- **WHAT THE EXERCISE ASKS**:
In the post below on driving headless Chrome with Selenium on AWS EC2, what turned out to be the cause of the ChromeDriver errors?

- **TEXT BLOCK**:
== Segment start ==
Driving Headless Chrome with Selenium on AWS EC2
automation
selenium
aws
python
webscraping
etl
wwe
]
Yesterday, I had issues getting the selenium python package installed on my corporate EC2 instance. It turned out that the system’s default pip was not conda’s pip. After figuring this out, and using conda’s pip to install selenium, everything was cool…
…or was it?!
No, of course not. Now my chromedriver was acting all funny – funny as in, “What the frack’s with all these error messages? Why the frack is this frackin’ thing not frackin’ working?!”
Trigger Warning: Stupid Ahead!
I found several blogs talking about apt-getting this and that – xvfb, gconf2, and so on. These were supposed to be the dependencies I needed that would fix my problem.
Yet the bug persisted!
This morning, I figured things out in under a minute or two just by glancing at Chris Le’s old blog post about running headless Selenium with Chrome. To be clear, all the stuff about VirtualBox and Vagrant seems cool, but had nothing to do with my problem. By reading over his code, it struck me that I was using a copy of ChromeDriver from my MacBook Pro… Derrrr! ChromeDriver has a separate build for Linux.
== Segment end ==
- **INFORMATION SHOWN**:
== Segment start ==
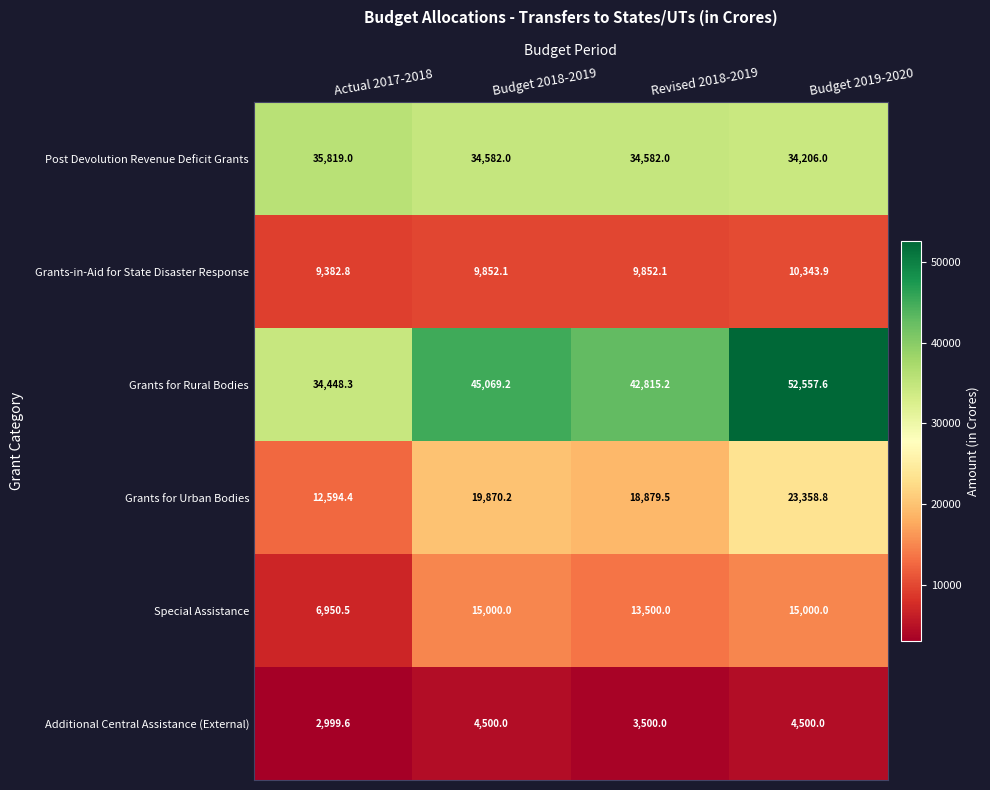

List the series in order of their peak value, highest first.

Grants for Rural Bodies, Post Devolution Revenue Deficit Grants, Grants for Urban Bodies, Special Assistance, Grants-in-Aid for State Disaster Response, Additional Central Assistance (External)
== Segment end ==
- **ANSWER SPACE**:
The author was using a copy of ChromeDriver from a MacBook Pro, but ChromeDriver has a separate build for Linux.